A couple of high level notes to get the conversation started.
In terms of scalability we have tried to tackle some of the issues early in the design process by choosing an architecture that is inherently vertically scalable. That’s the primary reason for splitting the Platform into three distinct tiers: system/data modules, stateless business logic modules and in-browser presentation/UI modules (the so called SPA).
Scalability on the data layer is probably the hardest to get right, but we hope we can exploit some elements specific to the library domain: e.g the fact the write-heavy pieces (e.g circulation, cataloging to some extent) can in many circumstances be partitioned by tenant (thus limiting the size of any particular DB instance), while the read-heavy pieces (e.g search) can be optimized by creating a separate index that’s updated much less frequently or where updates are planned during idle time. It’s worth noting that we would like to avoid forcing any single partitioning approach: we know that tenants will vary in size. In some cases it will be cost effective to group smaller tenants within a single DB instance, while large tenants will be partitioned separately from others and, in the extreme cases, their DB instances could be sharded. It’s of course crucial that the DB engine we use allows for those flexible modes, the ones we have been investigating (MongoDB and PostgreSQL) do.
Scaling the business logic modules should be much simpler, especially in the elastic cloud environment, assuming we can enforce statelessness. This requires rigour in terms of how developers need to structure their apps and we will provide examples and guidelines for how one should approach it. With stateless modules, CPU is usually the bottleneck, but it’s also one aspect that we have standard methods to deal with (e.g load-balancing multiple processes).
Finally, the UI is implemented as a Single Page App (SPA) that is pre-compiled, based on tenant selection of apps and re-generated after every change of that selection, into a static bundle of assets (JavaScript, HTML, CSS, images, etc). Such bundle can be served by a general purpose web server (or a CDN, generally extremely fast and scalable) and the dynamic elements are executed directly on the client (browser).

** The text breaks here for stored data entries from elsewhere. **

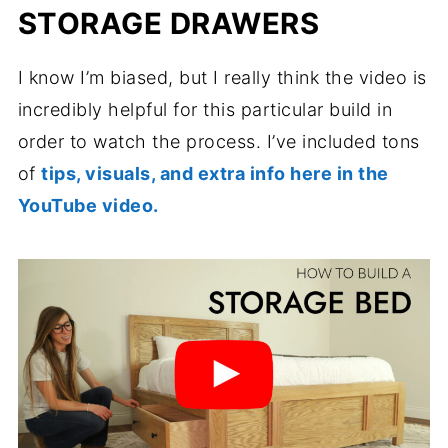
STORAGE DRAWERS
I know I’m biased, but I really think the video is
incredibly helpful for this particular build in
order to watch the process. I’ve included tons
of
tips, visuals, and extra info here in the
YouTube video.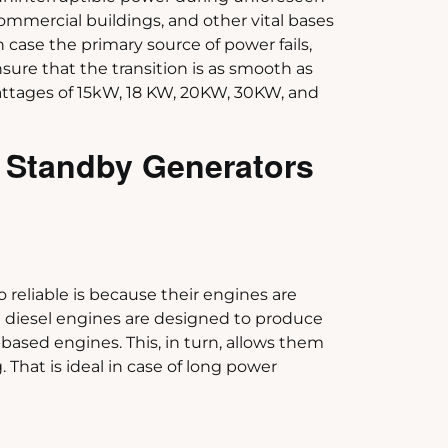
commercial buildings, and other vital bases
in case the primary source of power fails,
ure that the transition is as smooth as
wattages of 15kW, 18 KW, 20KW, 30KW, and
 Standby Generators
reliable is because their engines are
e diesel engines are designed to produce
ased engines. This, in turn, allows them
 That is ideal in case of long power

Stress/performance testing and instrumentation is, as you and Seb point out, a crucial piece to make sure this well-crafted, but also complex because of it’s distributed nature, architecture actually works. We will be performance testing continuously on our CI system, although that’s of course focused on the core modules. For debugging performance/scalability/latency issues, instrumentation (and visualisation of metrics) is key – Okapi will have first-class support for standard instrumentation collectors (like Graphite) and we will provide guides for how to report instrumentation data from within the modules.